For Jung (Psychological Aspects of the Mother Archetype, 1968), the archetypes “(function as) living dispositions that perform and continually influence our thoughts and feelings and actions” and (The Archetypes and the Collective Unconscious, 1968) “are by no means useless archaic survivals or relics. They are living entities, which cause the preformation of numinous ideas or dormant representations.” He also argues (p.40) that the archetypes are “relatively autonomous; they cannot be integrated simply by rational means.”
Jung’s theory of archetypes helped Viola understand archetypes as a kind of “visual archaeology” of the mind, and become aware that they have the power of transforming a person’s psyche; “that art articulates processes of healing, development or self-realization (and is) a kind of knowledge, an epistemology in its deeper sense, and not just an aesthetic practice”. (

                                       Viola, B. (1992) Nantes Triptych [Video Installation]

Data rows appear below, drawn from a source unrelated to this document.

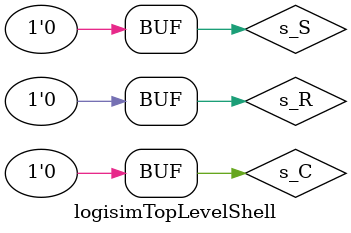
<source format=v>
/******************************************************************************
 ** Logisim-evolution goes FPGA automatic generated Verilog code             **
 ** https://github.com/logisim-evolution/                                    **
 **                                                                          **
 ** Component : logisimTopLevelShell                                         **
 **                                                                          **
 *****************************************************************************/

module logisimTopLevelShell(  );

   /*******************************************************************************
   ** The wires are defined here                                                 **
   *******************************************************************************/
   wire s_C;
   wire s_Q;
   wire s_Qbar;
   wire s_R;
   wire s_S;

   /*******************************************************************************
   ** The module functionality is described here                                 **
   *******************************************************************************/

   /*******************************************************************************
   ** All signal adaptations are performed here                                  **
   *******************************************************************************/
   assign s_C = 1'b0;
   assign s_R = 1'b0;
   assign s_S = 1'b0;

   /*******************************************************************************
   ** The toplevel component is connected here                                   **
   *******************************************************************************/
   C_SR_latch   CIRCUIT_0 (.C(s_C),
                           .Q(s_Q),
                           .Qbar(s_Qbar),
                           .R(s_R),
                           .S(s_S));
endmodule

</source>
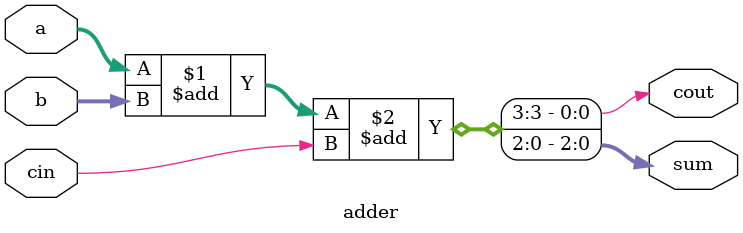
<source format=v>
module adder(cout,sum,a,b,cin);
	input [2:0] a,b;
	input cin;
	output [2:0] sum;
	output cout;
		assign {cout,sum} = a + b + cin;

endmodule

</source>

An example of Viola’s use of archetype images can be seen in his video installation “Nantes Triptych”. For this installation Viola recorded very personal and intimate moments (the birth of his child, the death of his mother) and presented these experiences as universal experiences/ archetype images. The middle pannel (an ethereal image of a man immersed in water) can be seen as the archetype of rebirth/ spiritual transformation. For Jung (C.G. Jung and the Humanities, p.191) water symbolizes “the spiritual rebirth of the individual through the change into a new individual.”

In Jung’s opinion (C.G. Jung and the Humanities, 1990) no subject is solely personal or solely archetypal, because subjects/images reflect common experiences which can be seen as both personal and archetypal. Stephen A. Martin comments (C.G. Jung and the Humanities, p.177):

What first tips the scale in favour of the archetypal is the experience by the art viewer of powerful feelings of timelessness and truthfulness that seem to emanate from the work itself. They are not attributable to specific subject or style but appear to belong to the very essence of the work and endow it with a living presence. Our response to this intrinsic aliveness is the compulsion to look again and again, as if enchanted by the work in some inexplicable way. This is the felt experience of the numinous, the hallmark of the presence of archetypal meaning in art.

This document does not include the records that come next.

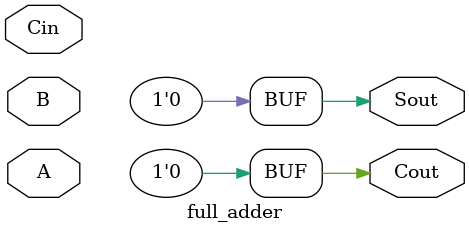
<source format=sv>
/*----------------------------------------------------------------------
MODULE full_adder

= Purpose =
A full adder model in Verilog

= Description =
In this exercise, you will practice using the continuous assignments
in Verilog.
----------------------------------------------------------------------*/

module full_adder (
    output Sout, Cout,
    input A, B, Cin
);

assign Sout = 0;    // ADD YOUR EXPRESSION FOR SUM OUTPUT
assign Cout = 0;    // ADD YOUR EXPRESSION FOR CARRY OUTPUT

endmodule


</source>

                        Viola, B. (2001). Five Angels for the Millenium [Sound/Video Installation]

Viola not only uses visual archtypes in his work, but also elemental sounds. A characteristic example is his installation "Five Angels for the Millenium" in which sound (as well as image) plays a key role. There are two key elemental sounds (The Art of Bill Viola, 2004, p.158) in this installation: the sound of water (which evokes a sense of “inclusiveness”, “ceremony and ritual”) and the sound of night insects and crickets (which functions as a kind of “drone”). There is also a third elemental sound, a kind of primal noise/ roar, which Viola calls the “sound of being”. He describes it (p.155) as follows:

It is the sound you can hear when you’re standing on a bridge looking at the city, with the evening air still and nothing moving nearby. This under-sound exists at all times, even far out in the desert. Once I had heard it I could never not hear it again. I think of it now as the sound of Being itself.

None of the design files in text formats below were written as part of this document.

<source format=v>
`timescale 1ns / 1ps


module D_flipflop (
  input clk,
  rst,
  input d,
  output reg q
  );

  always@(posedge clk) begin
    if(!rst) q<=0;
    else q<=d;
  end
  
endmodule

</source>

Barnaby, K. and D’Acierno, P. (eds.) (1990) C.G. Jung and the Humanities: Toward a Hermeneutics of Culture. London: Routledge.
Castro, F. Bill Viola (Aug. 15 2007). Available at:
Jung, C.G. (2005) Modern Man in Search of a Soul. Routledge Classics.
Jung, C.G. (1968) Psychological Aspects of the Mother Archetype. Routledge & Kegan Paul.
Jung, C.G. (1968) The Archetypes and the Collective Unconscious. Routledge.
Raney, K. (ed.) (2003) Art in Question. London: Continuum.
Townsend, C. (ed.) (2004) The Art of Bill Viola. London: Thames & Hudson.
Townsend, C. (1998) Vile Bodies: Photography and the Crisis of Looking. Prestel Verlag.